The 2015 NHL Winter Classic, the annual regular season outdoor game, was held on January 1 at Nationals Park, Washington, D.C. The game, the seventh Winter Classic, featured the Chicago Blackhawks and the Washington Capitals.

===Stadium Series===

Only one regular season outdoor game in the NHL Stadium Series was scheduled this season: The San Jose Sharks hosted the Los Angeles Kings on February 21 at Levi's Stadium in Santa Clara, California.

===All-Star Game===

The 60th National Hockey League All-Star Game was an exhibition ice hockey game played on January 25, 2015. The game was held in Columbus, Ohio, at Nationwide Arena, home of the Columbus Blue Jackets. This was Columbus's first time hosting the NHL All-Star Game.

This was originally scheduled to take place on January 27, 2013, in Columbus, Ohio. It was canceled as a result of the ongoing 2012–13 NHL lockout. There was no all-star game last season due to the 2014 Winter Olympics in Sochi, Russia.

===Postponed games===
The Toronto Maple Leafs–Ottawa Senators game originally scheduled for October 22 was postponed due to the 2014 shootings at Parliament Hill, Ottawa.
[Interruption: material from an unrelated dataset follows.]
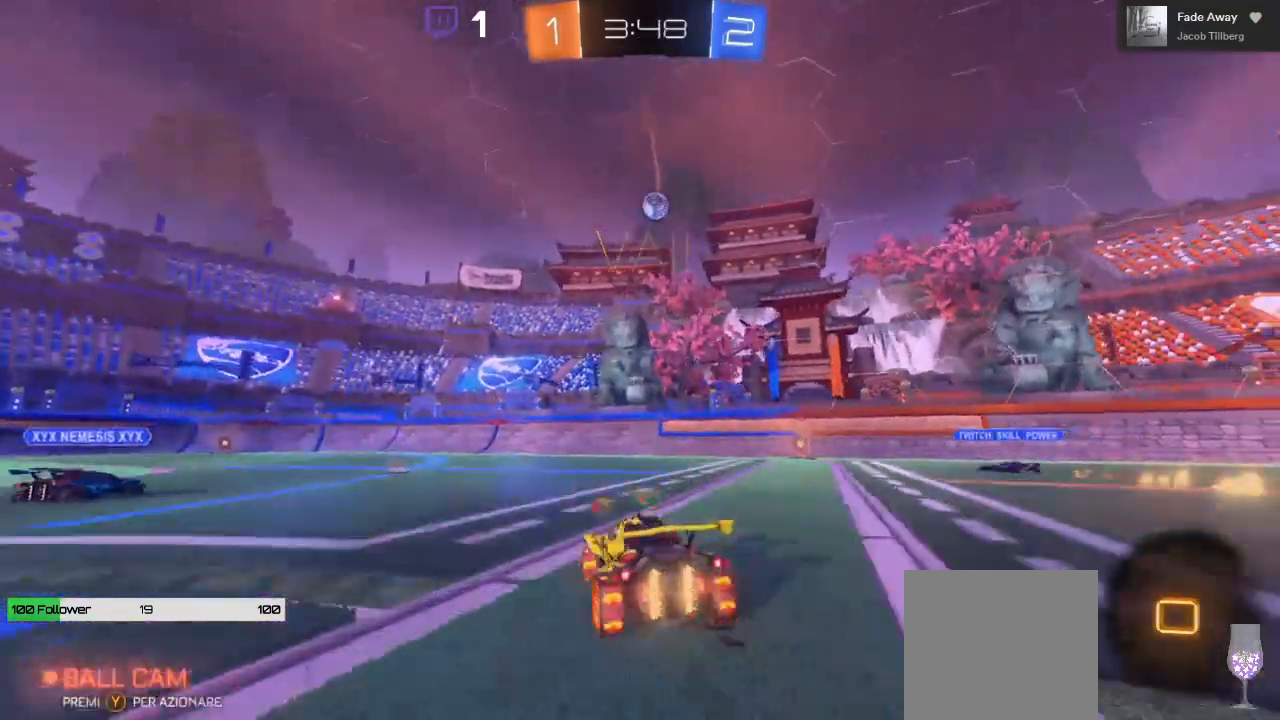
{"buttons": ["R2"], "left_stick": "right", "right_stick": "center", "events": [[50, "left_stick", "center"], [100, "B", "up"], [500, "left_stick", "right"]]}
The game was rescheduled for November 9.

The New York Rangers–Buffalo Sabres game originally scheduled for November 21 was postponed due to the winter weather-related difficulties in the area. The game was rescheduled for February 20, 2015, displacing a Sabres home game with the Senators that was originally scheduled for the same day. That game was moved to December 15, 2014, as a result of the rescheduling of the Rangers–Sabres game.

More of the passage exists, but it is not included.